NANAIMO — An annual advocacy walk in Nanaimo for people impacted by declines in cognitive function holds a special meaning this year for a lifelong local resident.
Susan Jarvis said her husband’s dementia worsened to the point where he was recently transferred to a Qualicum Beach facility so he could receive around-the-clock care.
“It’s taken a big load off of me in one sense, but in another sense, it’s just really hard to explain — sadness is a good word. I know it’s something that nobody is going to get better from, and he won’t be coming home ever again. It’s a horrible, horrible disease I’ll tell ya.”
Stan Jarvis was diagnosed 12 years ago.
Able to care for her husband for the bulk of that time, reality set in several months ago when the 79-year-old Jarvis couldn’t continue in her role as caregiver.
The 2023 Walk for Alzheimer’s takes place on Sunday, May 28, starting at the Nanaimo Yacht Club (400 Newcastle Ave.).
Registration is at 10 a.m., with the walk starting at 11 a.m.
The walk has dual purposes: to raise money in the fight against Alzheimer’s and to provide support for those living with the condition and their caregivers.
Jarvis said it’s been exceptionally hard not having her husband around, but she knows he’s in good hands with the care facility staff equipped to provide the professional support she wasn’t able to.
“Its been since November of last year that things have really gone downhill, and it became really difficult. Up until then, it was doable…but it’s not doable now.”
Jarvis was among more than 50,000 care partners in B.C. providing an estimated 1.3 million hours of unpaid caregiving for people living with dementia, according to the Alzheimer Society of B.C.
Her husband is on a waiting list for residential care in Nanaimo, and she hopes he can move back to the community by the winter.
Jarvis is unable to make the trek to Qualicum Beach to visit him as often as she’d like.
She credits her children and her support group for helping her through this difficult journey.
“I have so many people that are stepping up to the plate and helping me with so many things, I’m really very very fortunate. Those people have stepped up again, and managed to raise that much money, so that’s a good thing.”
While the Jarvis’ have the means to pay for the proper care facility to meet their needs, Susan worries about others who aren’t so fortunate.
When her husband had to be admitted to Nanaimo hospital prior to his continuing care admission, Jarvis was shocked at the conditions he was lodged in, due to a lack of appropriate beds and the shortage of trained workers.

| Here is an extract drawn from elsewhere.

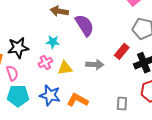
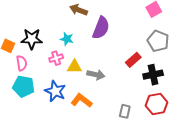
purple semicircle: (85, 25) -> (101, 28), turned 45
gray arrow: (95, 65) -> (96, 75), moved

“It’s nobody’s fault, but we don’t have enough beds for these people. He had to go down to the dungeon of the hospital, seriously, it was a dungeon. There were six people in the room, they had no sink, no toilet in the room. They had no windows, it was the most horrible, horrible place, but that’s the only place they have to put these people.”
She said more care facilities are desperately needed to help treat this disease which affects over 747,000 Canadians, and 85,000 B.C. residents and their caregivers.
Jarvis has raised about $1,200 so far for this year’s Walk for Alzheimer’s event in Nanaimo.